↓↓↓

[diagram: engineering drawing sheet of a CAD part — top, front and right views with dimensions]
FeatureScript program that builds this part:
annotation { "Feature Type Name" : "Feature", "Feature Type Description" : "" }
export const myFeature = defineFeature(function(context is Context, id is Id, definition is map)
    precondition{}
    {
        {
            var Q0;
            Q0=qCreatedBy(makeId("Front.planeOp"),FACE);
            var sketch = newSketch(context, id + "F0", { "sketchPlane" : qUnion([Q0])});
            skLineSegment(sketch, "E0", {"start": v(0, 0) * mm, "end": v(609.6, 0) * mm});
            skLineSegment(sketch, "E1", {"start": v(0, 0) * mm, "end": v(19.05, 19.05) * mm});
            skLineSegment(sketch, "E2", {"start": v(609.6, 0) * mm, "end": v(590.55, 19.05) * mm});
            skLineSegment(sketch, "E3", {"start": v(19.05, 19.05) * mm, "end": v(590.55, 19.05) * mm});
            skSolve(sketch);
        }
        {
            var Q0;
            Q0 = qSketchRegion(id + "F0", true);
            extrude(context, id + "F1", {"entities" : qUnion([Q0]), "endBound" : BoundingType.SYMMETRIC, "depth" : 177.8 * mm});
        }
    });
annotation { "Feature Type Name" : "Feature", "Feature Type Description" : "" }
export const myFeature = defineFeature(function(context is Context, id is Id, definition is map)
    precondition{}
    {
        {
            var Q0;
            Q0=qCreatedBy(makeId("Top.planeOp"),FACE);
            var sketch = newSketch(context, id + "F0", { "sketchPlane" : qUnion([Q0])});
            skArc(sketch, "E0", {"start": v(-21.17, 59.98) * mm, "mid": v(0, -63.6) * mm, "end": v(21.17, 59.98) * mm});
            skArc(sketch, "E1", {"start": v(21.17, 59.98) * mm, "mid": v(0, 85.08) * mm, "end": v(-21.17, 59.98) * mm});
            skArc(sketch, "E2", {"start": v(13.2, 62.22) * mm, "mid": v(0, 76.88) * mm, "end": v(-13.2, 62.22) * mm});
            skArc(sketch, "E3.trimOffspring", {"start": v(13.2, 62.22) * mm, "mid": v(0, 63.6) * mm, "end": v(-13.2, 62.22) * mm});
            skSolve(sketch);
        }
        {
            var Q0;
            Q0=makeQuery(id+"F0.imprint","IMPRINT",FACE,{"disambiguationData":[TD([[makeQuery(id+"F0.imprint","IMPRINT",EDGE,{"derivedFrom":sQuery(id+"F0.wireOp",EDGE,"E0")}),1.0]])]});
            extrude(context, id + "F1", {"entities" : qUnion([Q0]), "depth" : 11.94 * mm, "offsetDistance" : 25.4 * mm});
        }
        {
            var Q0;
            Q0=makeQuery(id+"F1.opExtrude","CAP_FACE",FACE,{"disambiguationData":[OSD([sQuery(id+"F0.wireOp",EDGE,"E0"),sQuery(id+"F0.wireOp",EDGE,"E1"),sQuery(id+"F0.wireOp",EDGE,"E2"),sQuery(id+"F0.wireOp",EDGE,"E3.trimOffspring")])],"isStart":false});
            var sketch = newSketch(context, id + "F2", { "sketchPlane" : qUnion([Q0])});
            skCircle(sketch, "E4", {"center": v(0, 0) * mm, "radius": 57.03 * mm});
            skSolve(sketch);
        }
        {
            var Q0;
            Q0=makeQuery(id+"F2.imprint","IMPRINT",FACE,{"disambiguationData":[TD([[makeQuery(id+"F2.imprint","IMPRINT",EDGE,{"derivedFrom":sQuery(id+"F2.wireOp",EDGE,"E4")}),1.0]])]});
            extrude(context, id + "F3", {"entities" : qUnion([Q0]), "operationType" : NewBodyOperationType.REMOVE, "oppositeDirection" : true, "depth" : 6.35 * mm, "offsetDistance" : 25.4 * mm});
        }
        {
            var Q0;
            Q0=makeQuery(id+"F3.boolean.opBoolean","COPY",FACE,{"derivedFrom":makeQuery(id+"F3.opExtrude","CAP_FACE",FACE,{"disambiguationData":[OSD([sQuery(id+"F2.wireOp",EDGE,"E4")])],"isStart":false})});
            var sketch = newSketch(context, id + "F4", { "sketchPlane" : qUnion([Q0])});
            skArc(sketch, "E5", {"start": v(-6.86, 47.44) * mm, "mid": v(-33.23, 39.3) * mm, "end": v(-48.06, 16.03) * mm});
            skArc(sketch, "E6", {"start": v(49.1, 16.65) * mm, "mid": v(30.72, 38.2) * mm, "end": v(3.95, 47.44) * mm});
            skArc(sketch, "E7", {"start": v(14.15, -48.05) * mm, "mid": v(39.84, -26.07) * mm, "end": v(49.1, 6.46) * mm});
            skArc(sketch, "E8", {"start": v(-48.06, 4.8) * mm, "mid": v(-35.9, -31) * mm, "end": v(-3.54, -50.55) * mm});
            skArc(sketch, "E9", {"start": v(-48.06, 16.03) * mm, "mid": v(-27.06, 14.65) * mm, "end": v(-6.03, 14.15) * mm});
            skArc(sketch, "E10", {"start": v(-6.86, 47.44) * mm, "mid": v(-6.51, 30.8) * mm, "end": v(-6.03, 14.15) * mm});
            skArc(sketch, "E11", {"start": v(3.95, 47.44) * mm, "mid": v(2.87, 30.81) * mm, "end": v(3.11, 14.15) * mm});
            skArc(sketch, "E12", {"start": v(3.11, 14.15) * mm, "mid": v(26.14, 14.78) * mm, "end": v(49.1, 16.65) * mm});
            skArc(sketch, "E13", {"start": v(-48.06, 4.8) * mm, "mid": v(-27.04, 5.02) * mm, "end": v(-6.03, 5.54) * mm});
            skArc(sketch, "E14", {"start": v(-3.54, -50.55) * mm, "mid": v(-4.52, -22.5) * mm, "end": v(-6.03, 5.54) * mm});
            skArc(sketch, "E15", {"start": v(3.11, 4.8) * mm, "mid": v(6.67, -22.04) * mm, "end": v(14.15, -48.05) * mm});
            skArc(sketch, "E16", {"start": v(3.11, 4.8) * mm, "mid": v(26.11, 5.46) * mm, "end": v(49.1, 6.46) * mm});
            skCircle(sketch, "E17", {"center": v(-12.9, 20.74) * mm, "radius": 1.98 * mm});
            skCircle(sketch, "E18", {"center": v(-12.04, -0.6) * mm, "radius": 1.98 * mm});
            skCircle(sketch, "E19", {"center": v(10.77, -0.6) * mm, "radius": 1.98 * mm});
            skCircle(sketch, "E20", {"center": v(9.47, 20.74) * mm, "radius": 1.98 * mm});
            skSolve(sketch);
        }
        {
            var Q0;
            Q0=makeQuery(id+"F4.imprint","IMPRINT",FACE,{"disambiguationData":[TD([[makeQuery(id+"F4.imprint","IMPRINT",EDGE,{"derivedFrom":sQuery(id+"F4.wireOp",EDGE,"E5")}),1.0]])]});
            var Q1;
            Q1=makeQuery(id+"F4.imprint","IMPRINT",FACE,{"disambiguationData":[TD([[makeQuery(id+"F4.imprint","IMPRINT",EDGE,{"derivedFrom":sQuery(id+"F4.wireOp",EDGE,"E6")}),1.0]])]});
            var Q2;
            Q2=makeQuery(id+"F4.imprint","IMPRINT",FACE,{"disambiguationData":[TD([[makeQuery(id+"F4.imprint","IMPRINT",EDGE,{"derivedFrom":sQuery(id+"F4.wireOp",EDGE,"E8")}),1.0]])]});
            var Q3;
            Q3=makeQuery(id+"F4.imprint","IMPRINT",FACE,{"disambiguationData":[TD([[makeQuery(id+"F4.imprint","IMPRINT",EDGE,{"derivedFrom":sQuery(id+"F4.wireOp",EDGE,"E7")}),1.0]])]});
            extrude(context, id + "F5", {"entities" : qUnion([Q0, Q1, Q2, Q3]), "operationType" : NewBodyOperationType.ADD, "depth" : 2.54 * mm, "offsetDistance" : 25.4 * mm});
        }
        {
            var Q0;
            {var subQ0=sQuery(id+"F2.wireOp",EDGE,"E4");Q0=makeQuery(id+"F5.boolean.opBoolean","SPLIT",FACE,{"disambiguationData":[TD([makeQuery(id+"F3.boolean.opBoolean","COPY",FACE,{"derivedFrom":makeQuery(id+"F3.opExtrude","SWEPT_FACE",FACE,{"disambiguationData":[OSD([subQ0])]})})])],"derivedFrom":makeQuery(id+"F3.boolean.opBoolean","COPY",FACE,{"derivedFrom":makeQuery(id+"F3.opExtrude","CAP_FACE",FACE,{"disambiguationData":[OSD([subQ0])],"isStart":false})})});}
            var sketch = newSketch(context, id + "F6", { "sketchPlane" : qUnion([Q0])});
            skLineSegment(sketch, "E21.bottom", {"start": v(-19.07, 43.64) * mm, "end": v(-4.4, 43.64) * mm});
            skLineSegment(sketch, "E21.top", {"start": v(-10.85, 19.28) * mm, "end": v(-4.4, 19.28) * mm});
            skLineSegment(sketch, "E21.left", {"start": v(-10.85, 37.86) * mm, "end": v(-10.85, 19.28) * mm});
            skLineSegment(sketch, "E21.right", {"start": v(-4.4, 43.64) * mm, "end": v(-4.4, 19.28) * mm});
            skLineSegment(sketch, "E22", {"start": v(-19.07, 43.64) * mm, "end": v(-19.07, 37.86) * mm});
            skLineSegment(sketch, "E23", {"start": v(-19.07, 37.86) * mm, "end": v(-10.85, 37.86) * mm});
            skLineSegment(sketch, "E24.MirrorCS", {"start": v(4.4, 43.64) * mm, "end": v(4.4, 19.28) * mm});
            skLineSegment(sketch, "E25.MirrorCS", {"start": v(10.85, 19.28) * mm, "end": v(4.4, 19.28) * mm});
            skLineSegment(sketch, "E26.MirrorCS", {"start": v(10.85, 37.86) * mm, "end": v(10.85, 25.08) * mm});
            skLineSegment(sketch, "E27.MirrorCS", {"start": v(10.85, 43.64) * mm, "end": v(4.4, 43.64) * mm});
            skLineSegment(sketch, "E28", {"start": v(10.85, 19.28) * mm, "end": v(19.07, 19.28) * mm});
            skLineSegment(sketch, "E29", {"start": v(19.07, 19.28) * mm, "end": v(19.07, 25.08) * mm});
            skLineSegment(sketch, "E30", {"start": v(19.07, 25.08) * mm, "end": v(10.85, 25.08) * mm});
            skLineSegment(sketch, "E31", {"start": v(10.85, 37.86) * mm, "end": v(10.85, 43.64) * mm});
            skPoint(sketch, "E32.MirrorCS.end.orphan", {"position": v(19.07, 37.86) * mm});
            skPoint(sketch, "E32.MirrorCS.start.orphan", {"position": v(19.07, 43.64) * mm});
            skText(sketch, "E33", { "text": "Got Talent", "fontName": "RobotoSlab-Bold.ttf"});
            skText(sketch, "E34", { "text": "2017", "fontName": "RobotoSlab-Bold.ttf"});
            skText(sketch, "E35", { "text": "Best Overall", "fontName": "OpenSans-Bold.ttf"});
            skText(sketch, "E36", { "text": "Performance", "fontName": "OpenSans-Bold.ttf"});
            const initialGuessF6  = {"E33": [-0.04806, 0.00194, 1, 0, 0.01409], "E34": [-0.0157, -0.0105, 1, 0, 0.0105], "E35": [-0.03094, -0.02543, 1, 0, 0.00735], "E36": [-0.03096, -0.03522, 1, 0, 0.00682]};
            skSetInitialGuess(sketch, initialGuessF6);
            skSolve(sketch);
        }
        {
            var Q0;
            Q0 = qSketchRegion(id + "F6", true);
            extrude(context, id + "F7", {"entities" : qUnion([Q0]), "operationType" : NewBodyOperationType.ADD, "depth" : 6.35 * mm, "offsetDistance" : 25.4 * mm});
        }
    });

↑↑↑

-- What is being asked --
Locate each line in the data above that contains the string "false", and copy those lines out in full.

-- Task solution --
            Q0=makeQuery(id+"F1.opExtrude","CAP_FACE",FACE,{"disambiguationData":[OSD([sQuery(id+"F0.wireOp",EDGE,"E0"),sQuery(id+"F0.wireOp",EDGE,"E1"),sQuery(id+"F0.wireOp",EDGE,"E2"),sQuery(id+"F0.wireOp",EDGE,"E3.trimOffspring")])],"isStart":false});
            Q0=makeQuery(id+"F3.boolean.opBoolean","COPY",FACE,{"derivedFrom":makeQuery(id+"F3.opExtrude","CAP_FACE",FACE,{"disambiguationData":[OSD([sQuery(id+"F2.wireOp",EDGE,"E4")])],"isStart":false})});
            {var subQ0=sQuery(id+"F2.wireOp",EDGE,"E4");Q0=makeQuery(id+"F5.boolean.opBoolean","SPLIT",FACE,{"disambiguationData":[TD([makeQuery(id+"F3.boolean.opBoolean","COPY",FACE,{"derivedFrom":makeQuery(id+"F3.opExtrude","SWEPT_FACE",FACE,{"disambiguationData":[OSD([subQ0])]})})])],"derivedFrom":makeQuery(id+"F3.boolean.opBoolean","COPY",FACE,{"derivedFrom":makeQuery(id+"F3.opExtrude","CAP_FACE",FACE,{"disambiguationData":[OSD([subQ0])],"isStart":false})})});}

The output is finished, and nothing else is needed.